# Should I...?



## jessac (Oct 29, 2012)

Fleury is going to be 6 months here shortly (I can't believe how quickly time seems to go!). We have been taking puppy kindergarden classes and he knows basic commands pretty well. We work on those commands and nice house manners constantly at home, but I know there is always more to learn. I really like our trainer and the classes there - great place to meet like minded folks and nice dogs. 

Our training facility has a couple courses I thought would be good to do, but can't decide which would be better at his age. There is basic obedience, which would review a lot of what we already learned and add some things like longer stays, long distance recalls, etc. They also have a class which focuses on preparing for the CGC exam.
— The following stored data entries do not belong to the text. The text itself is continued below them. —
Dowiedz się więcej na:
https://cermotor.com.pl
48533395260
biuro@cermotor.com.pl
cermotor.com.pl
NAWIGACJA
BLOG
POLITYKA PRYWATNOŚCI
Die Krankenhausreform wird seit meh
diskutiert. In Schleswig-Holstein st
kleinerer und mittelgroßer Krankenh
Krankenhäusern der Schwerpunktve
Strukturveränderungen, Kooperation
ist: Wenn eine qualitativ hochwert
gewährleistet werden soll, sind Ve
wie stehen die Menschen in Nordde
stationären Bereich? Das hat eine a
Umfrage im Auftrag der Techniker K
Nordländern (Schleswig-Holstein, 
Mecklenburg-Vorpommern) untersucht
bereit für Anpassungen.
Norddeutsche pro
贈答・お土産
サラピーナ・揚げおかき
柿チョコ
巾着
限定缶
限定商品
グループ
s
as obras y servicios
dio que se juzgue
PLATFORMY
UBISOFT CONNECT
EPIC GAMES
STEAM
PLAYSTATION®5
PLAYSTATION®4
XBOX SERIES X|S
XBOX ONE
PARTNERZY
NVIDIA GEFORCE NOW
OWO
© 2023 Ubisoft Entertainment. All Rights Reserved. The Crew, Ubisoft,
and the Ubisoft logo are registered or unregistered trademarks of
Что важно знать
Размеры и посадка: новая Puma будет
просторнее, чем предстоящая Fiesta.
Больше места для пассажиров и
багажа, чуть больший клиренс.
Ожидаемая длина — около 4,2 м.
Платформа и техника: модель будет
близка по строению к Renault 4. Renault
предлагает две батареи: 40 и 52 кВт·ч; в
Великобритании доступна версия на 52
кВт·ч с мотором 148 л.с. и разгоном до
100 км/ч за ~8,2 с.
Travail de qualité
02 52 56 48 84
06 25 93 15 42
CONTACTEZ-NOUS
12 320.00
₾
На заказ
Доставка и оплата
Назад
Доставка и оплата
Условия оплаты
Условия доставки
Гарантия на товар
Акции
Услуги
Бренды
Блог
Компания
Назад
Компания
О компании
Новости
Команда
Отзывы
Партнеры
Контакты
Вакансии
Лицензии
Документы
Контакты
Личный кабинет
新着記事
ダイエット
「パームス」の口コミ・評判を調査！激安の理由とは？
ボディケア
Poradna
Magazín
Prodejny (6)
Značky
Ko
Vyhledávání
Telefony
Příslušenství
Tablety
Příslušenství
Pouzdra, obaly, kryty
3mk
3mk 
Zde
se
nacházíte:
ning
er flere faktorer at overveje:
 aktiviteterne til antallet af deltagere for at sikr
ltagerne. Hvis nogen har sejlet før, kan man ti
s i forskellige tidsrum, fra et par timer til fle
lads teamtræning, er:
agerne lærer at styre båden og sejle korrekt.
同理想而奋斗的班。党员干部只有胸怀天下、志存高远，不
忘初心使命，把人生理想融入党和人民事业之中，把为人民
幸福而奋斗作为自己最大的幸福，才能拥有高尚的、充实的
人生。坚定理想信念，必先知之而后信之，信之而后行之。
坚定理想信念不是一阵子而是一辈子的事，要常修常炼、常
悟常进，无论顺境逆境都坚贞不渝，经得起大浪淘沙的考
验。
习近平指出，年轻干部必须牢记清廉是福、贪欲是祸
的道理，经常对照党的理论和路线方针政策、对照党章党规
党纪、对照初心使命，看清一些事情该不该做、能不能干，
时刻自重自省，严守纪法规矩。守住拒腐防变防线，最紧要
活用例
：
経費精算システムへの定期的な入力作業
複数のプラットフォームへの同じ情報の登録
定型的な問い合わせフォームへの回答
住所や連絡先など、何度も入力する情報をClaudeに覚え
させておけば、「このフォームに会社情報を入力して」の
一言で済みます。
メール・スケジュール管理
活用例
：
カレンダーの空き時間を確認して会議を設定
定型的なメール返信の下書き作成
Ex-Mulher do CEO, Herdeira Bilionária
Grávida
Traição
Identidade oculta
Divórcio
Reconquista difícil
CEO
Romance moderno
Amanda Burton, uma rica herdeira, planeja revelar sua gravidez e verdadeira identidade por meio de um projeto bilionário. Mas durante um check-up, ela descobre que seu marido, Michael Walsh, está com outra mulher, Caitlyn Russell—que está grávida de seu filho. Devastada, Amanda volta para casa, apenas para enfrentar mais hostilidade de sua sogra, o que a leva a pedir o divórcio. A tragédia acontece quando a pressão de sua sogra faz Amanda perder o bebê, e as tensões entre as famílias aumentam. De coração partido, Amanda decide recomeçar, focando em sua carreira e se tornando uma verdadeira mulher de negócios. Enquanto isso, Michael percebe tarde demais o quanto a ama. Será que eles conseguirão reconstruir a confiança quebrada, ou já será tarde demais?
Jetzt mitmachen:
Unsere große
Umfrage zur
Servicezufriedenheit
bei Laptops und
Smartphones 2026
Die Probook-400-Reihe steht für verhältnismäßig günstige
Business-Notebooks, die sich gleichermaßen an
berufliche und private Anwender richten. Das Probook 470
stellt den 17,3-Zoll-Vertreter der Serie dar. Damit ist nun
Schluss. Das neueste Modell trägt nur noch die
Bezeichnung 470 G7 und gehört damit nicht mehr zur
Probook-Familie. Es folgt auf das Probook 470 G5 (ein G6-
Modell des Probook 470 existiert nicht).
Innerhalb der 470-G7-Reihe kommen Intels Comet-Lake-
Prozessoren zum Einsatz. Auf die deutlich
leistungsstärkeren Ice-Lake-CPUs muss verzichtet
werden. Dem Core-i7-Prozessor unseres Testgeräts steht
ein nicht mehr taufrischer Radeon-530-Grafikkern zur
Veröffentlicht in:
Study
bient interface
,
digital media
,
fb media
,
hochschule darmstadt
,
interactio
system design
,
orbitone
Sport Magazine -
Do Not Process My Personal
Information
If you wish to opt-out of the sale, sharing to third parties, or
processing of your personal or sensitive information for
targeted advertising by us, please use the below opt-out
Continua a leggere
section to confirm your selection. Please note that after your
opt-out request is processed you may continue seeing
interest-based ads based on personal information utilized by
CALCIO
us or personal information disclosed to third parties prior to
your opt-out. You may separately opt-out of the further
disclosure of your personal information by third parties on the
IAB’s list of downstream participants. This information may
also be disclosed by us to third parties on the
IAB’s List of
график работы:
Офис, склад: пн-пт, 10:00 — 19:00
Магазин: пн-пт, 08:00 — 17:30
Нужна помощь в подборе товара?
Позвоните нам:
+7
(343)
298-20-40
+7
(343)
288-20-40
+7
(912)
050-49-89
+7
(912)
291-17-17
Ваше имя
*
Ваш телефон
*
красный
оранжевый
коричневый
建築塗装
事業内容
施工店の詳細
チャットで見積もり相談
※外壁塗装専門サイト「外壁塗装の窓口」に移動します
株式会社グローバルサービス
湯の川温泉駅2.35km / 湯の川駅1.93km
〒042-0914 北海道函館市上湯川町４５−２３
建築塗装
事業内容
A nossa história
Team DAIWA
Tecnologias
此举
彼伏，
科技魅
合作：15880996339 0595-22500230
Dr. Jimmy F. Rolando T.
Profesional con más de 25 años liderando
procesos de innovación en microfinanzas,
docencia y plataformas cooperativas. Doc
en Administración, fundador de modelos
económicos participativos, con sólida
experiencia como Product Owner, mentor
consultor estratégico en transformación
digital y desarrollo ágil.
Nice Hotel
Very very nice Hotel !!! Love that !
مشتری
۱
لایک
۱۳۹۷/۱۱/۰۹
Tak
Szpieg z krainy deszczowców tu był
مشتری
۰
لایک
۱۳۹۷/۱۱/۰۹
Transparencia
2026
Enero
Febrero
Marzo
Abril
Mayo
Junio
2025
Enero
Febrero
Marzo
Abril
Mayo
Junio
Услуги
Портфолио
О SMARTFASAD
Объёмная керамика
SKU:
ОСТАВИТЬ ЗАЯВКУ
The other route is to take a puppy (under 1 yr) agility class. It teaches foundation skills for agility. I really think that this might build his confidence and our instructor said that it would be a lot of fun for both of us. 

At this point, we don't plan on competing in any activity, but plan to do them for fun/ to bond, so I'm not in a big rush. But since he loved puppy class, I thought it would be nice to continue with something. Anyone have any recommendations for training? Would doing the obedience before the foundation agility class improve those skills? Or would agility reinforce the obedience we are still working on at home? 

This may be a silly question, I just can't decide and he's my first pup, so I'm such a novice with everything.


----------



## JeanKBBMMMAAN (May 11, 2005)

I don't think it's silly. I am not sure if there is a right answer. I like alternating types of classes, I think it's a nice way to pick up new skills and keep the dog interested! Hoping others will weigh in!


----------



## AgileGSD (Jan 17, 2006)

I would suggest the foundation class if you're interested in agility.


----------



## MaggieRoseLee (Aug 17, 2001)

AgileGSD said:


> I would suggest the foundation class if you're interested in agility.


I agree. If you are lucky enough to have a place that offers puppy agility foundations you should take it. They are really fun and will only add to any additional training you may want to later on. 

:wub:


----------



## jessac (Oct 29, 2012)

MaggieRoseLee said:


> I agree. If you are lucky enough to have a place that offers puppy agility foundations you should take it. They are really fun and will only add to any additional training you may want to later on.
> 
> :wub:


Sounds good, thanks for your suggestions everyone. I think we'll go with the foundation agility class and see how we like it.  I do think it would be fun to get into.


----------